И правильно мне мама говорила, что я всегда буду искать и мучиться, а как дойдет до дело, то я сяду в лужу. «Нету в тебе, Веня, стержня стального, так только болванка оловянная. Не дай тебе Бог проверить его на прочность». Не уберег, проверили, сломался, напился, теперь лежит, болеет, но живой.
К дьяволу все! Хотелось как-то снять то напряжение, что нагнеталось внутри. Головой об пол — больно, но не помогло.
Рядом валялась бутылка из-под водки, разбив ее, я выбрал кусок поострее и, что было сил воткнул, в вену на локте. Но сил было не много, и я порезал только руку, которой держал стекло. Тогда опираясь на табуретку, я вылез из-под стола и поплелся к балкону.
Восьмой этаж, вот оно мое спасенье. Пара секунд полета и конец. Это то, что мне сейчас было нужно. Конечно, я себе бы выбрал что-нибудь поизощреннее, чтобы еще помучаться напоследок, но выбирать было особо не из чего, да и боялся я передумать.
«Час минешь — век живешь» — вот только не хотел я так больше жить. Прощать себе свои слабости, свыкаться с ними. Затирать непростительные ошибки, забывать свои предательства. Предательства самого себя. Даше уже все равно, она атеистка, а значит, для нее все закончилось. Как, впрочем, и через пару секунд для меня.
Когда ты долго живешь на одном месте, пейзаж за окном тебя перестает волновать совсем. С восьмого этажа тебе всегда видны одни и те же серые и невзрачные дома. Меняется что-то за окном редко. Я не беру в расчет климатические и суточные изменения, это понятно.
Но сейчас я даже не успел открыть стеклянную дверь на балкон, как забыл, что хотел сделать. За окном не было привычных зданий, за окном не было непривычных зданий, за окном не было совсем ничего, только безжизненная пустыня из ломаного кирпича и бетона. Именно этот пейзаж я видел, когда вылез из ямы на Комсомольской площади.
Больше суток я просидел в квартире и не удосужился заглянуть за задернутые шторы. Я стоял, уперевшись лбом в стекло, и ничего больше не понимал.
Пустыня вокруг была идеальной, а на балконе не треснуло ни одно стекло. Теперь десятиэтажный дом в Челябинске заметен за много десятков километров, а выйдя из метро, я не видел свой дом. Да и этот мужик в черном, откуда он знает такие подробности про Дашу, меня и Женю?
Совершенная, безоговорочная не состыковка фактов. Либо, я просто зря продолжаю верить своим глазам.
— Мечтаешь?
Я вздрогнул, хотя уже пора привыкнуть, к его манере появляться. Но, несмотря на то, что он явно заметил мой испуг, я не повернулся к нему.

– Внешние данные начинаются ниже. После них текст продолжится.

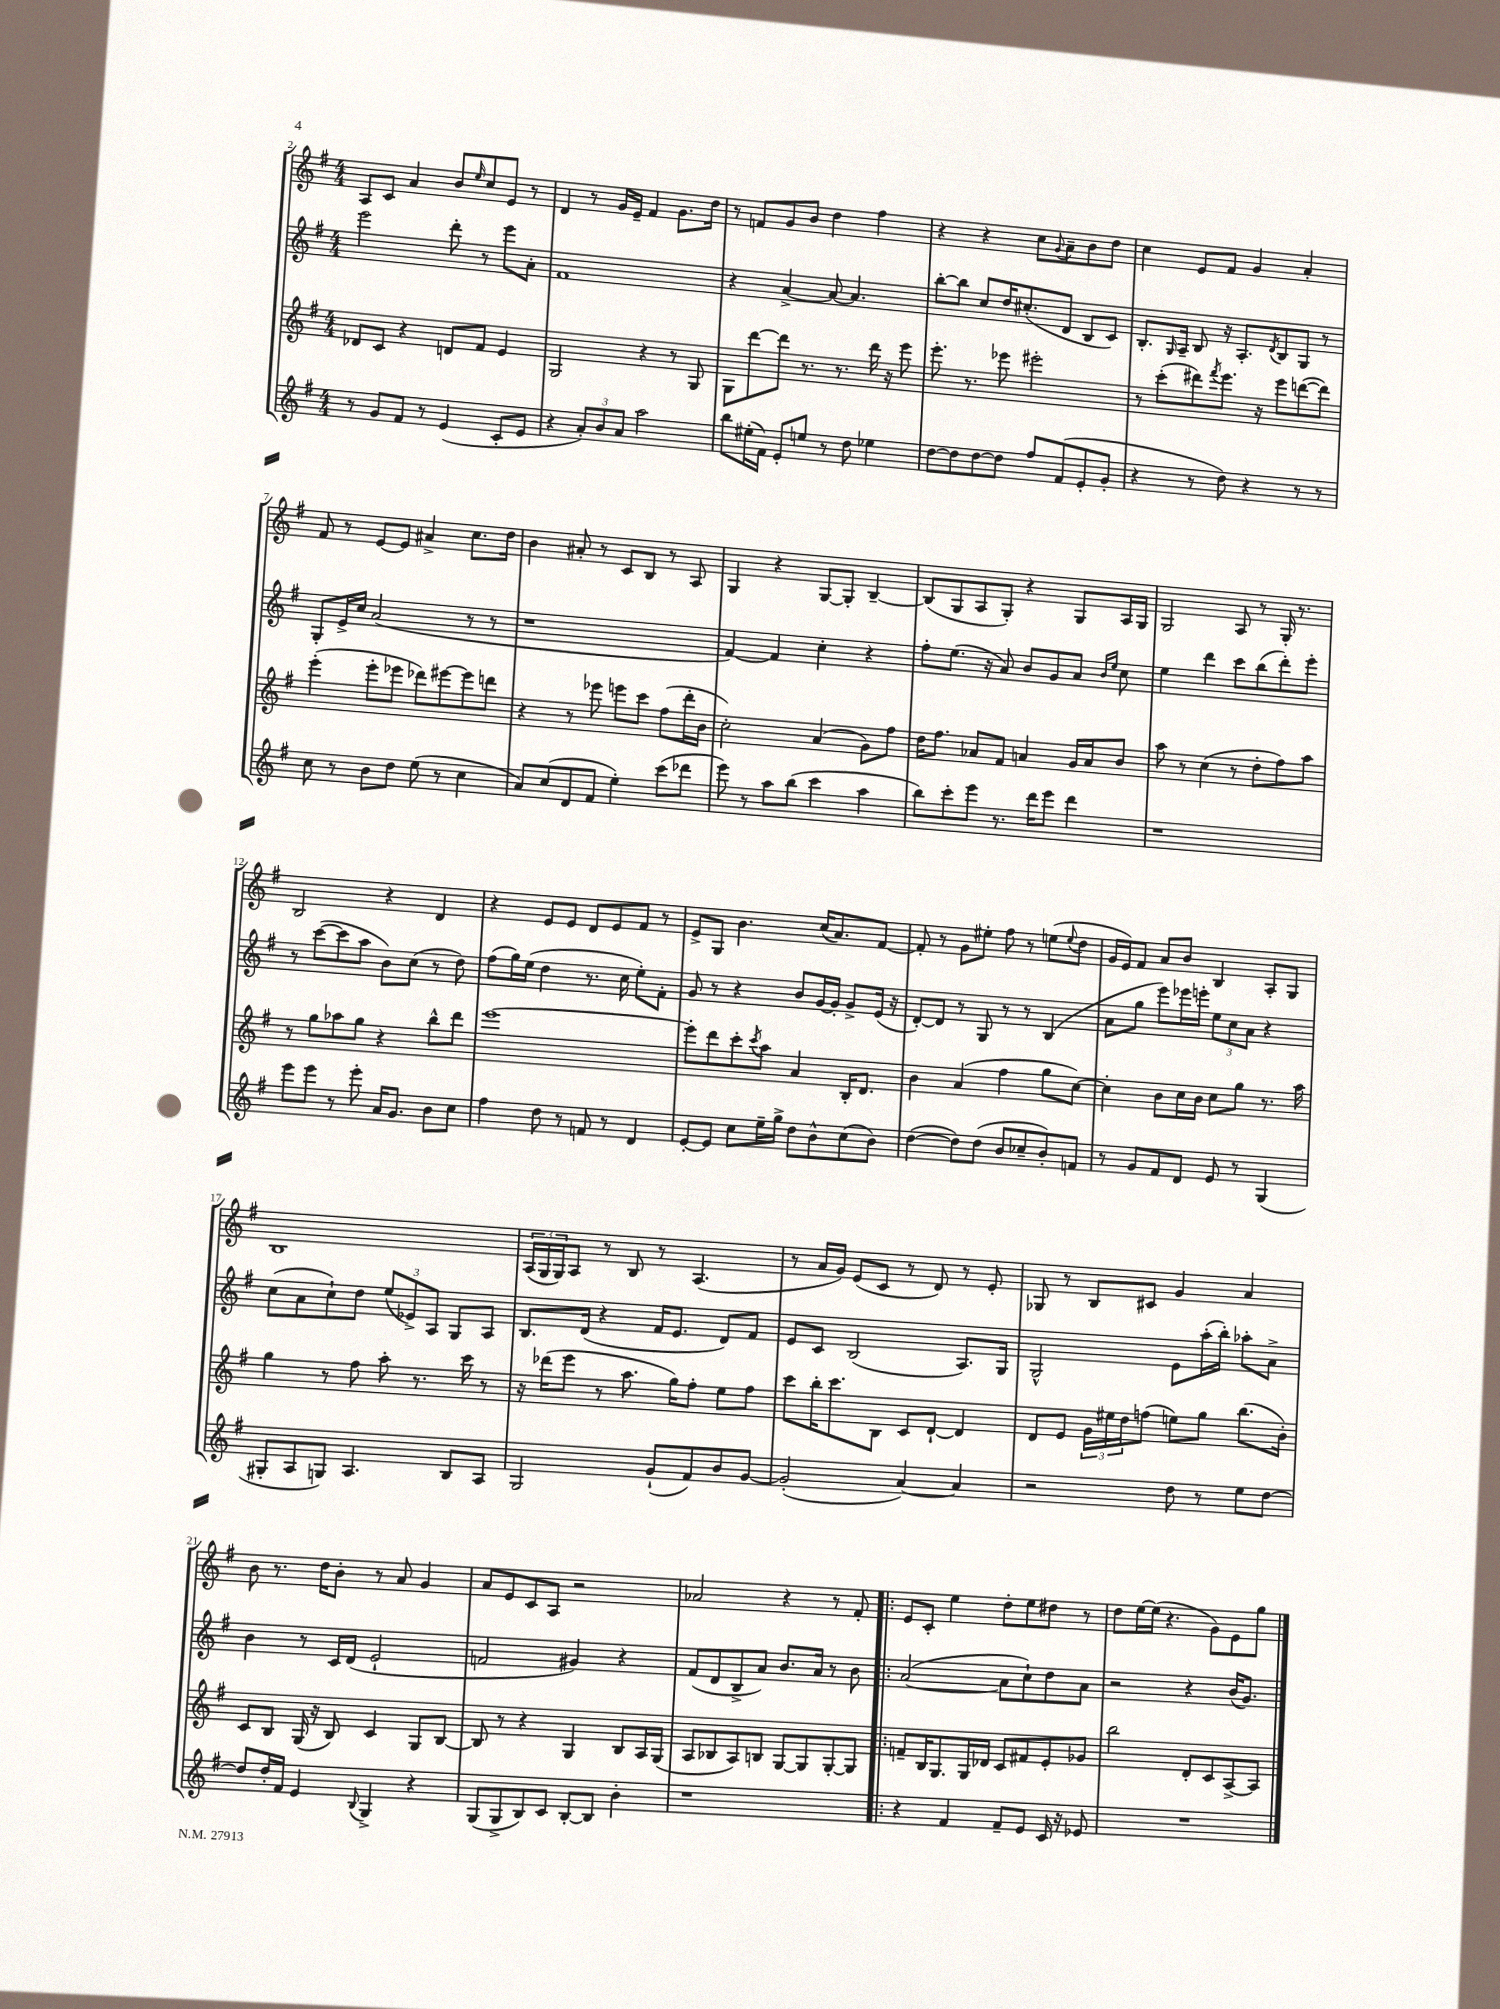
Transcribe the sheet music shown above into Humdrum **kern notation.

**kern	**kern	**kern	**kern
*part4	*part3	*part2	*part1
*staff4	*staff3	*staff2	*staff1
*clefG2	*clefG2	*clefG2	*clefG2
*k[f#]	*k[f#]	*k[f#]	*k[f#]
*M4/4	*M4/4	*M4/4	*M4/4
=2	=2	=2	=2
8r	8d-X/L	2eee\	8A/L
8g/L	8c/J	.	8c/J
8f#/J	4r	.	4a/
8r	.	.	.
(4e/	8dn/L	8ddd'\	8b/L
.	.	.	16qqee/
.	8f#/J	8r	8cc/
8c'/L	4e/	8eee\L	8e/J
8e/J	.	8a'\J	8r
=3	=3	=3	=3
4r	2G/	1f#	4d/
12a'/L)	.	.	8r
12b/	.	.	.
.	.	.	16g/LL
12a/J	.	.	.
.	.	.	16e~/JJ
2aa\	4r	.	4f#/
.	8r	.	8.g\L
.	8G/	.	.
.	.	.	16dd\Jk
=4	=4	=4	=4
8bb\L	8G\L	4r	8r
(16ee#X'\L	[8ddd\	.	8fn/L
16f#\JJ)	.	.	.
8e'/L	8ddd\J]	[4a^/	8g/
8een/J	8.r	.	8b/J
8r	.	8a/_	4dd\
.	8.r	.	.
8dd\	.	4.a/]	.
4ee-X\	16ddd\	.	4ff#\
.	16r	.	.
.	8eee\	.	.
=5	=5	=5	=5
[8dd\L	8.eee'\	[8bb'\L	4r
8dd\]	.	8bb\J]	.
.	8.r	.	.
[8dd\	.	8cc/L	4r
8dd\J]	8eee-X\	16dd/K	.
.	.	(8.cc#X'/	.
8ff#/L	2eee#X'\	.	8cc\L
.	.	.	8qqg/
(8f#/	.	8d/J	8a~\
8e'/	.	8B/L	8b\
8g'/J	.	8c/J)	8dd\J
=6	=6	=6	=6
4r	8r	8.B'/L	4cc\
.	(8ccc'\L	.	.
.	.	16qqG/	.
.	.	16A~/Jk	.
8r	8ddd#X\)	8B/	8e/L
.	8qfff#/	.	.
8dd\)	8.eee\J	16r	8f#/J
.	.	8.A'/L	.
4r	.	.	4g/
.	16r	.	.
.	.	8qd/	.
.	8eee\L	8B/	.
8r	([8dddn\	8G/J	4a'/
8r	8ddd\J])	8r	.
!!LO:LB:g=z
=7	=7	=7	=7
8cc\	(4eee'\	8G'/L	8f#/
8r	.	16e^/L	8r
.	.	16cc/JJ	.
8b\L	8eee'\L	(2a/	[8e/L
8dd\J	8eee-X\J	.	8e/J]
(8ee\	8ddd-X\L)	.	4a#X^/
8r	[8eee#X\	.	.
4cc\	8eee#\]	8r	8.cc\L
.	8dddn\J	8r	.
.	.	.	16dd\Jk
=8	=8	=8	=8
8a/L)	4r	1r	4b\
(8cc/	.	.	.
8d/	8r	.	8a#X'/
8f#/J	8eee-X\	.	8r
4ee'\)	8eeen\L	.	8c/L
.	8ccc\J	.	8B/J
(8ccc\L	(8ff#\L	.	8r
8ddd-X\J	16ddd'\L	.	8A/
.	16b\JJ	.	.
=9	=9	=9	=9
8eee\)	2cc'\)	[4f#/)	4G/
8r	.	.	.
8aa\L	.	4f#/]	4r
(8bb\J	.	.	.
4ccc\	(4a/	4cc'\	[8G/L
.	.	.	8G'/J]
4aa\	8g\L)	4r	[4B~/
.	8ff#\J	.	.
=10	=10	=10	=10
8bb\L)	16dd\KL	8ff#'\L	(8B/L]
.	8.ff#\J	.	.
8ccc'\	.	(8.ee\J	8G/
8eee\J	8a-X/L	.	8A/
.	.	16r	.
8.r	8f#/J	8a/)	8G'/J)
.	4an/	8b/L	4r
16ddd\KL	.	.	.
8eee\J	.	8g/	.
4ddd\	16g/LL	8a/J	8G/L
.	16a/J	.	.
.	.	16qqb/LL	.
.	.	16qqee/JJ	.
.	8b/J	8cc\	16A/L
.	.	.	16G/JJ
=11	=11	=11	=11
1r	8aa\	4ee\	2G/
.	8r	.	.
.	(4cc\	4ddd\	.
.	8r	8ccc\L	8A/
.	8dd'\L	(8bb\	8r
.	8ff#\)	8ddd'\)	16G'/
.	.	.	8.r
.	8aa\J	8eee'\J	.
!!LO:LB:g=z
=12	=12	=12	=12
8eee\L	8r	8r	2B/
8eee\J	8gg\L	([8ccc\L	.
8r	8aa-X\	8ccc\]	.
8eee'\	8gg\J	8aa\J	.
16a/KL	4r	8b\L)	4r
8.g/J	.	.	.
.	.	(8cc\J	.
8b\L	8bb^^\L	8r	4d/
8cc\J	8ddd\J	8dd\)	.
=13	=13	=13	=13
4ff#\	[1eee	(8ff#\L	4r
.	.	16gg\L)	.
.	.	(16ee\JJ	.
8dd\	.	4dd\	8e/L
8r	.	.	8e/J
8fn/	.	8.r	8d/L
8r	.	.	8e/
.	.	16cc\	.
4d/	.	8ee'\L)	8f#/J
.	.	8f#'\J	8r
=14	=14	=14	=14
[8e'/L	8eee'\L]	8g/	8e^/L
8e/J]	8ddd\	8r	8G/J
8cc\L	8ccc'\	4r	4.b\
.	8qccc/	.	.
16ee~\L	8aa\J	.	.
16gg^\JJ	.	.	.
8dd\L	4a/	8b/L	.
8b^^\	.	[16g/L	(16cc/KL
.	.	16g'/JJ]	8.a/)
(8cc\	16B'/KL	8g^/L	.
.	8.d/J	.	.
8b\J)	.	(16e/Jk	[8f#/J
.	.	16r	.
=15	=15	=15	=15
([4dd\	4b\	[8d'/L)	8f#'/]
.	.	8d/J]	8r
8dd\L])	(4a/	8r	8g\L
(8dd\J	.	8G/	8ee#X'\J
8b/L	4ff#\	8r	8ff#\
8cc-X~/	.	8r	8r
8b'/)	8gg\L	(4B/	(8een\L
.	.	.	8qqee/
8fn/J	[8cc\J)	.	8dd\J
=16	=16	=16	=16
8r	4cc'\]	8a\L	16g/LL
.	.	.	16e/J)
8g/L	.	8gg\J	8f#/J
8f#/	8b\L	8eee\L)	8a/L
8d/J	16cc\L	16eee-X\L	8b/J
.	16b\JJ	16eeen'\JJ	.
8e/	8cc\L	12ee\L	4B/
.	.	12cc\	.
8r	8gg\J	.	.
.	.	12a\J	.
(4G/	8.r	4r	8A'/L
.	.	.	8G/J
.	16aa\	.	.
!!LO:LB:g=z
=17	=17	=17	=17
8G#X'/L	4gg\	(8cc\L	1B
8A/	.	8a\	.
8Gn/J)	8r	8cc`\)	.
4.A/	8ff#\	8dd\J	.
.	8aa'\	(12ee/L	.
.	.	12e-X^/)	.
.	8.r	.	.
.	.	12A/J	.
8B/L	.	8G/L	.
.	16ccc\	.	.
8A/J	8r	8A/J	.
=18	=18	=18	=18
2G/	16r	8.B/L	(24A/LL
.	.	.	24G/
.	(16ddd-X\KL	.	.
.	.	.	24G/J)
.	8eee\J	.	8A/J
.	.	(16d/Jk	.
.	8r	4r	8r
.	8.aa\	.	8B/
(8g`/L	.	16f#/KL	8r
.	16gg\KL)	8.e/J	.
8f#/)	8ff#'\J	.	(4.A/
8b/	8ee\L	8d/L)	.
[8g/J	8ff#\J	8f#/J	.
=19	=19	=19	=19
(2g'/]	8ccc\L	8e/L	8r
.	16bb'\K	8c/J	16a/LL
.	8.ccc\	.	16g/JJ)
.	.	(2B/	(8e/L
.	8B\J	.	8c/J
[4a/)	8c/L	.	8r
.	[8d`/J	.	8d/)
4a/]	4d/]	8.A/L)	8r
.	.	.	8e'/
.	.	16G/Jk	.
=20	=20	=20	=20
2r	8d/L	2G^^/	8G-X/
.	8e/J	.	8r
.	24g\LL	.	8B/L
.	24ee#X\	.	.
.	24dd\J	.	.
.	(8ffn\J	.	8c#X/J
8dd\	8een\L)	8e\L	4g/
8r	8gg\J	(16aa'\L	.
.	.	16bb'\JJ)	.
8ee\L	(8.bb\L	8aa-X'\L	4a/
[8dd\J	.	8a^\J	.
.	16b'\Jk)	.	.
!!LO:LB:g=z
=21	=21	=21	=21
8dd/L]	8c/L	4b\	8b\
16dd'/L	8B/J	.	8.r
16f#/JJ	.	.	.
4e/	(16G/	8r	.
.	16r	.	16dd\KL
.	8B/)	16c/LL	8b'\J
.	.	(16d/JJ	.
8qqB/	.	.	.
4G^/	4c/	2e`/	8r
.	.	.	8a/
4r	8G/L	.	4g/
.	[8B/J	.	.
=22	=22	=22	=22
(8G/L	8B/]	2fn/	8a/L
8G^/	8r	.	8e/
8B/)	4r	.	8c/
8c/J	.	.	8A/J
[8B'/L	4G/	4g#X/)	2r
8B/J]	.	.	.
4b'\	8B/L	4r	.
.	16A/L	.	.
.	(16G/JJ	.	.
=23	=23	=23	=23
1r	8A/L	(8f#/L	2a-X/
.	8B-X/	8d/	.
.	8A/)	8B^/	.
.	8Bn/J	8a/J)	.
.	[8G/L	8.b/L	4r
.	8G/]	.	.
.	.	16a/Jk	.
.	[8G'/	8r	8r
.	8G/J]	8b\	8f#'/
=24!|:	=24!|:	=24!|:	=24!|:
4r	8fn~/L	([2a/	8e/L
.	16B/K	.	8c'/J
.	8.G/	.	.
4f#/	.	.	4ee\
.	16G/L	.	.
.	16d-X/JJ	.	.
8f#~/L	8c/L	8a\L]	8dd'\L
8e/J	8f#X/	8cc`\)	8ee\
16c/	8e'/	8dd\	8dd#X\J
16r	.	.	.
8e-X/	8g-X/J	8a\J	8r
=25	=25	=25	=25
1r	2bb\	2r	8dd\L
.	.	.	[16ee\L
.	.	.	(16ee\JJ]
.	.	.	4.r
.	8d'/L	4r	.
.	8c/	.	8g\L)
.	[8A^/	(16b/KL	8e\
.	.	8.g/J)	.
.	8A/J]	.	8gg\J
==	==	==	==
*-	*-	*-	*-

— У тебя наверняка куча вопросов ко мне.
— О, да…
Я сказал это почти одними губами и очень неохотно. У меня появился шанс все прояснить, но каким-то местом я подозревал, что от этого мне легче не станет.
— Задавай
Дружелюбно сказал он, усаживаясь на диван. Я продолжал молчать. Он понимал все, происходящее вокруг, он был сильнее, и уж если он решил мне кое-что объяснить, то от меня уже ничего не зависит.
— Хорошо, тогда я тебе помогу. Я модератор, думаю, ты знаком с этим термином из интернета.
Я кивнул.
— Тут мои обязанности не многим отличаются. Хотя ставки другого масштаба. По имени я Кирилл.
— Вениамин — Буркнул я, а потом зачем-то добавил — Александрович
— Это, я Венечка знаю, не пойму только как ты домик то умудрился восстановить.
Теперь я смотрел на него изумлением.
— Я?
— Нет, ну то, что ты это теоретически можешь, я знал задолго до того, как тебя из Резерва первый раз вытащил. Но вот то, что ты это сможешь так сразу, в порыве ностальгии…
— Так это все-таки я?
На этот раз он удосужил меня кивком головы и продолжал:
— И вот теперь я не знаю, как с тобой поступать, ты силен и непредсказуем, тебя надо бы остановить, но тут в радиусе сотни километров нет, ни одной живой души. Значит, навредить ты сильно не сможешь.
Я совсем не понимал, про что он говорит, но отсутствие логики почувствовал.
— Навредить? Что вредного в том, что я что-то восстановлю?
— Ты еще много не понимаешь, тут есть свои, неизвестные тебе, закономерности
— Разрушить город-миллионер до основания это закономерность? Сделать на этом месте, в радиусе сотни километров, безжизненную пустыню, это закономерность?